Amnesty International is calling for a review of MINUSCA’s capacity to carry out its mandate, covering factors such as training, equipment, coordination and the number of uniformed and civilian personnel.
“Although MINUSCA troops have saved many lives in the Central African Republic, their failures risk destroying public confidence in the peacekeeping mission and are putting thousands of people in danger,” said Joanne Mariner.
“Many Central Africans are now expressing increasing cynicism about MINUSCA’s willingness and ability to restore order, and about the mission’s capacity to conform to even a limited civilian protection mandate.”
Crimes under international law committed against civilians in the Central African Republic fall within the jurisdiction of the International Criminal Court (ICC), the recently established hybrid Special Criminal Court (SCC), and the national justice system. However, all three institutions have weaknesses.
The ICC’s ongoing investigation, which began in September 2014, will most likely only target only a handful of suspects. The SCC is not yet functioning, though it now has a prosecutor and some funding. Meanwhile, the already fragile national justice system has been weakened by the conflict and needs to be rebuilt almost entirely.
“There is little hope of ending the cycle of violence in the Central African Republic without an effective system of accountability to bring those responsible for these horrendous crimes to justice,” said Balkissa Ide Siddo. “The Special Criminal Court must be funded so that it becomes operational as soon as possible.”
More than a million displaced by conflict
More than 100,000 people have been displaced by the conflict since April. At least 600,000 people are now displaced within the country and another 438,700 are refugees in neighbouing countries (primarily Cameroon, Chad and the Democratic Republic of Congo).

- [TASK OBJECTIVE]
Answer these questions from the report on the Central African Republic:
1. In what month and year did the ICC's investigation begin?
2. What does the Special Criminal Court now have, though it is not yet functioning?
3. How many people are refugees in neighboring countries?

- [DATA BLOCK]
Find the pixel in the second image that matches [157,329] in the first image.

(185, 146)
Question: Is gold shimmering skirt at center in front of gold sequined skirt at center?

- [EXERCISE RESULT]
1. September 2014
2. A prosecutor and some funding
3. 438,700